Immunoinformatics-Based Design of a Dual-Adjuvanted Multi-Epitope Vaccine Targeting PE_PGRS3 and Immune-Evasion Antigens of Drug- resistant Mycobacterium tuberculosis

The global rise of drug-resistant Mycobacterium tuberculosis (Mtb) strains has reduced the effectiveness of current therapeutic strategies, underscoring the urgent need for improved vaccination approaches. Moreover, the limited and variable protective efficacy of the BCG vaccine, particularly against adult pulmonary tuberculosis, highlights critical gaps in current Tuberculosis (TB) prevention. Together, these challenges emphasize the importance of developing next-generation vaccines capable of eliciting robust and protective immunity. The selected antigens play key roles in immune evasion and host–pathogen interactions that induces Mtb persistence. Targeting these proteins provides a rational strategy to overcome limitations of traditional vaccine antigens and enhance protective immunity. A novel multi-epitope vaccine (MEV) incorporating dual peptide adjuvant domains (LL-37 and β-defensin-3) was designed using an integrated immunoinformatics and molecular modeling framework.
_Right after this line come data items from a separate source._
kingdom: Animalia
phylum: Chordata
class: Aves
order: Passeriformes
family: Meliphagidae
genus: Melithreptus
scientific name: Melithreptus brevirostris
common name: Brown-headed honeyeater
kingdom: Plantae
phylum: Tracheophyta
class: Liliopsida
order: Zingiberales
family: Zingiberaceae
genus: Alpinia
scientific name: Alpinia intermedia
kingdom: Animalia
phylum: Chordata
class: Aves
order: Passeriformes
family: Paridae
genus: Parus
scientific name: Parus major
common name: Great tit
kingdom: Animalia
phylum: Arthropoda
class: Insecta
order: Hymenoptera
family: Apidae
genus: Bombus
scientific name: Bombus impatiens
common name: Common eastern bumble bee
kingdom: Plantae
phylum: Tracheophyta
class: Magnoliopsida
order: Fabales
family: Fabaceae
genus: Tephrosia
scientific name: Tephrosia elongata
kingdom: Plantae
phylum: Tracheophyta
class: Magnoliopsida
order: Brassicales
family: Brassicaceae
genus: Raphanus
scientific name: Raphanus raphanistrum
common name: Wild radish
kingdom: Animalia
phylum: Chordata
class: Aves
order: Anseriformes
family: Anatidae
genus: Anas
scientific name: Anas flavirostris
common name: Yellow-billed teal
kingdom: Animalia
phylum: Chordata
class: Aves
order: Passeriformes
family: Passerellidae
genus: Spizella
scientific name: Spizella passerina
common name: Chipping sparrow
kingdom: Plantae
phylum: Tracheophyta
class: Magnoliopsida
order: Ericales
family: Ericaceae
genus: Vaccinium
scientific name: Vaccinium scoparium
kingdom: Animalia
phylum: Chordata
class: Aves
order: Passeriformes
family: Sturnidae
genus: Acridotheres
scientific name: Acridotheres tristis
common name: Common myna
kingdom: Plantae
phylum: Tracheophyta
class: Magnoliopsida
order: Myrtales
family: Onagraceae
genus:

The designed vaccine exhibited a molecular weight of 57.5 kDa and favorable physicochemical properties, including structural stability (instability index: 36.38), moderate thermostability (aliphatic index: 54.74), and high hydrophilicity (GRAVY: −0.845). Secondary structure analysis revealed 28% α-helices, 16.5% β-strands, and 55.5% random coils, indicating conformational flexibility conducive to molecular interactions. Three-dimensional structure modeling, refinement, and validation confirmed appropriate geometry and residue distribution. Protein–protein docking demonstrated strong interactions with toll-like receptor (TLR) 4 and TLR8, suggesting the vaccine’s ability to engage innate immune recognition pathways. Molecular dynamics simulations demonstrated stable binding, structural adaptability, and compactness, supporting the vaccine’s dynamic stability under physiological conditions. Overall, these results support the designed MEV as a stable candidate for further experimental evaluation and emphasize the relevance of rational MEV design against Mycobacterium tuberculosis.